D’abord parce la littérature, comme un enfant ou un vieillard, nécessite qu’on s’occupe d’elle. Elle a tellement besoin qu’on la protège contre l’écrasante société. Voir le monde par la littérature : une richesse en voie de disparition. La société est bien armée, des sociologues, des sociopathes devrais-je dire, ne jurent que par elle. Qui sont-ils ? Tout le monde à vrai dire, absolument tout le monde.

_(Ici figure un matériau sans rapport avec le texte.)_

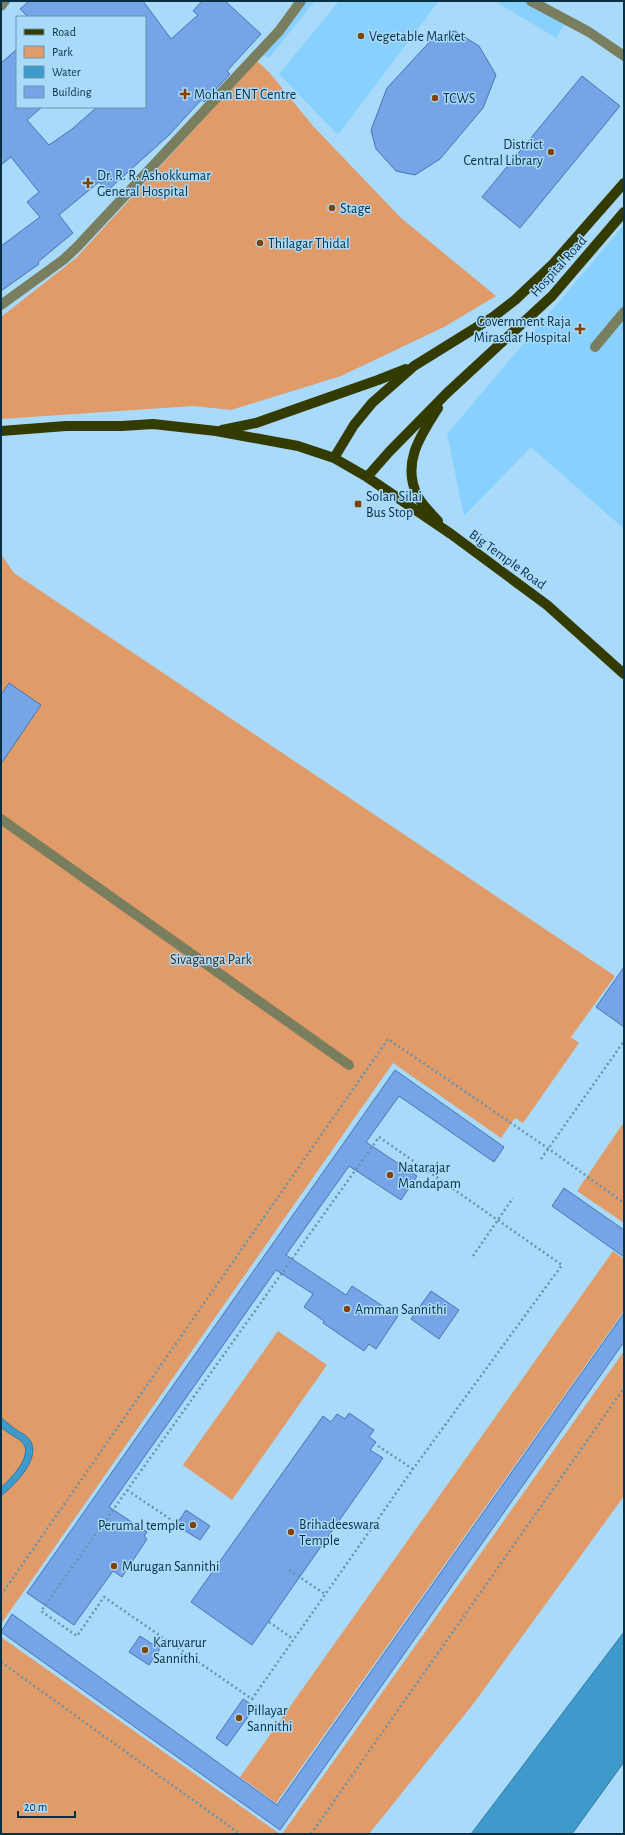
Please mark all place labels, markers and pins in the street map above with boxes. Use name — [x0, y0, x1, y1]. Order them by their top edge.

À peu près tout le monde fait de la sociologie sans s’en apercevoir ! Des statistiques, des statistiques, et encore des statistiques, plein les journaux ! Et dans le meilleur des cas, pour les derniers lecteurs de Bourdieu : peut-être des enquêtes. Écoutez comme souvent Alain Finkielkraut se fait rabattre le caquet face à la garde rapprochée de la pensée (sociologique) dominante : « Taisez-vous, Finkielkraut, vous divaguez, vous n’êtes qu’un littéraire. »  « Qu’un littéraire » : comme une injure. Triste temps. Le mauvais homme, il avait oublié d’enquêter avant de l’ouvrir !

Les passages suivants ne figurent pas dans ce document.